Sans se comparer aux autres, le Québec peut toutefois être fier d’avoir été proactif cet automne, ajoute Mme Da Silva Borgès.

Ceux qui prennent les décisions ont été très proactifs à mettre en place des mesures depuis un mois. C’était une bonne chose à faire. Et c’est vrai que lorsqu’on regarde la France, on voit qu’ils ont complètement perdu le contrôle et que ça va être catastrophique.

Roxane Borgès Da Silva, professeure à l’École de santé publique de l’Université de Montréal

Légère hausse des décès et plus de rouge

Bien que le nombre de nouveaux cas de COVID-19 soit stable depuis un mois au Québec, le nombre de décès continue à augmenter légèrement.

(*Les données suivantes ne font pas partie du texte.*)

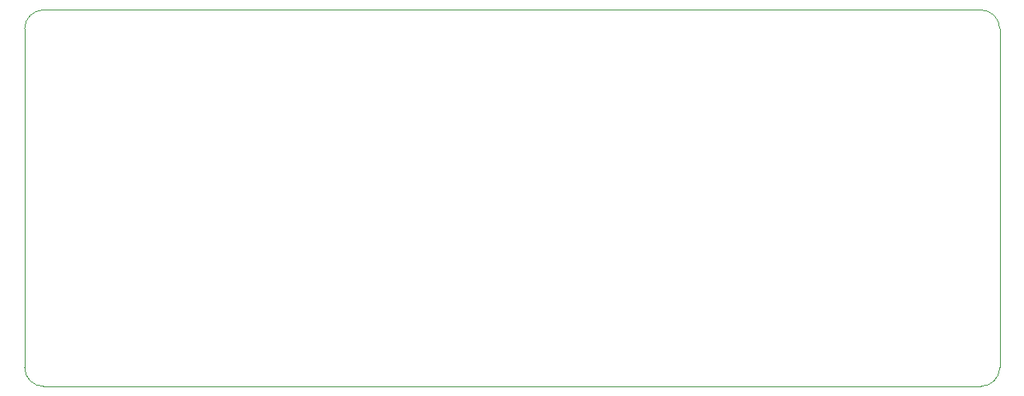
<source format=gm1>
G04 #@! TF.GenerationSoftware,KiCad,Pcbnew,9.0.1-9.0.1-0~ubuntu24.04.1*
G04 #@! TF.CreationDate,2025-04-20T11:34:57-06:00*
G04 #@! TF.ProjectId,Controller,436f6e74-726f-46c6-9c65-722e6b696361,rev?*
G04 #@! TF.SameCoordinates,Original*
G04 #@! TF.FileFunction,Profile,NP*
%FSLAX46Y46*%
G04 Gerber Fmt 4.6, Leading zero omitted, Abs format (unit mm)*
G04 Created by KiCad (PCBNEW 9.0.1-9.0.1-0~ubuntu24.04.1) date 2025-04-20 11:34:57*
%MOMM*%
%LPD*%
G01*
G04 APERTURE LIST*
G04 #@! TA.AperFunction,Profile*
%ADD10C,0.050000*%
G04 #@! TD*
G04 APERTURE END LIST*
D10*
X115630000Y-188610000D02*
X115630000Y-152690000D01*
X117630000Y-150690000D02*
X216910000Y-150690000D01*
X216910000Y-190610000D02*
X117630000Y-190610000D01*
X218910000Y-152690000D02*
X218910000Y-188610000D01*
X115630000Y-152690000D02*
G75*
G02*
X117630000Y-150690000I1999999J1D01*
G01*
X117630000Y-190610000D02*
G75*
G02*
X115630000Y-188610000I0J2000000D01*
G01*
X216910000Y-150690000D02*
G75*
G02*
X218910000Y-152690000I0J-2000000D01*
G01*
X218910000Y-188610000D02*
G75*
G02*
X216910000Y-190610000I-2000000J0D01*
G01*
M02*

</source>
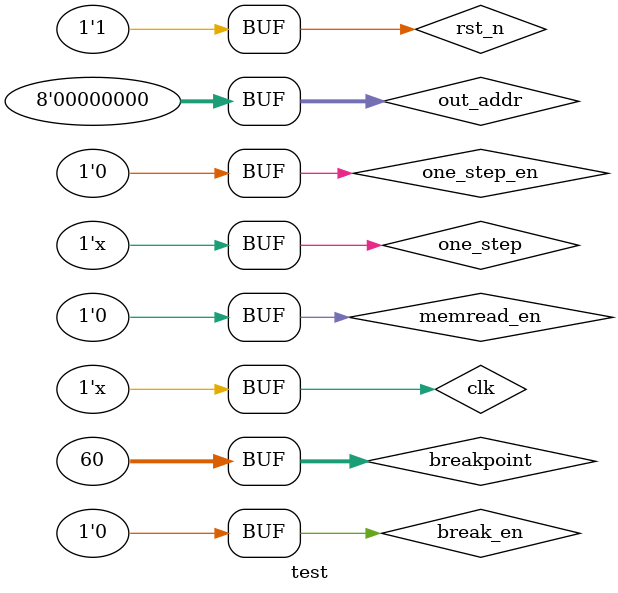
<source format=v>
`timescale 1ns / 1ps


module test;

	// Inputs
	reg clk;
	reg rst_n;
	reg memread_en;
	reg [7:0] out_addr;
	reg break_en;
	reg [31:0] breakpoint;
	reg one_step_en;
	reg one_step;
	wire [31:0] pc_addr;
	wire [31:0] irF;
	wire [31:0] irD;
	wire [3:0] sel;
	wire [7:0] show_data;

	// Instantiate the Unit Under Test (UUT)
	top uut (
		.clk(clk), 
		.rst_n(rst_n),
		.pc_addr(pc_addr),
		.memread_en(memread_en),
		.out_addr(out_addr),
		.break_en(break_en),
		.breakpoint(breakpoint),
		.irF(irF),
		.irD(irD),
		.sel(sel),
		.show_data(show_data),
		.one_step(one_step),
		.one_step_en(one_step_en)
	);
	
	always
		begin
			#10;
			clk=!clk;
		end
		
	always
	begin
		#50;
		one_step = !one_step;
	end

	initial begin
		// Initialize Inputs
		clk = 0;
		rst_n = 0;
		memread_en = 0;
		out_addr = 6'h0;
		break_en = 0;
		one_step_en = 0;
		one_step = 0;
		#10;
		rst_n = 1;
		break_en = 0;//please change this if you don't want to break
		breakpoint = 32'h3c;//break at the middle
		one_step_en = 0;//if you want to test one step, please change this

		// Wait 100 ns for global reset to finish
		
        
		// Add stimulus here

	end
      
endmodule


</source>
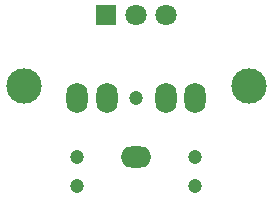
<source format=gtl>
G04*
G04 #@! TF.GenerationSoftware,Altium Limited,Altium Designer,23.2.1 (34)*
G04*
G04 Layer_Physical_Order=1*
G04 Layer_Color=255*
%FSLAX25Y25*%
%MOIN*%
G70*
G04*
G04 #@! TF.SameCoordinates,276D0592-8338-4153-8C3D-7B1FABEF18E7*
G04*
G04*
G04 #@! TF.FilePolarity,Positive*
G04*
G01*
G75*
%ADD19C,0.11811*%
%ADD20R,0.07087X0.07087*%
%ADD21C,0.07087*%
%ADD22O,0.07087X0.10236*%
%ADD23O,0.10236X0.07087*%
%ADD24C,0.04724*%
D19*
X393701Y248031D02*
D03*
X318898D02*
D03*
D20*
X346299Y271654D02*
D03*
D21*
X356299D02*
D03*
X366299D02*
D03*
D22*
X375984Y244094D02*
D03*
X336614D02*
D03*
X346457D02*
D03*
X366142D02*
D03*
D23*
X356299Y224410D02*
D03*
D24*
Y244094D02*
D03*
X336614Y224410D02*
D03*
Y214567D02*
D03*
X375984Y224410D02*
D03*
Y214567D02*
D03*
M02*

</source>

La province a rapporté vendredi 17 nouveaux décès.

De ce nombre, on note que la Capitale-Nationale a enregistré 5 décès, Chaudière-Appalaches et le Saguenay–Lac-Saint-Jean 3, et la Montérégie 2. Montréal et l’Outaouais ont chacun rapporté 1 décès.

Le Québec a ainsi rapporté 952 nouveaux cas vendredi. Devant la hausse de leur bilan, les régions du Saguenay–Lac-Saint-Jean et de Chaudière-Appalaches passeront au niveau d’alerte rouge.

Le Saguenay avait franchi le cap des 10 cas pour 100 000 habitants depuis 12 jours déjà et la tendance y est résolument à la hausse. Ses bars et restaurants devront ainsi fermer temporairement à partir de lundi.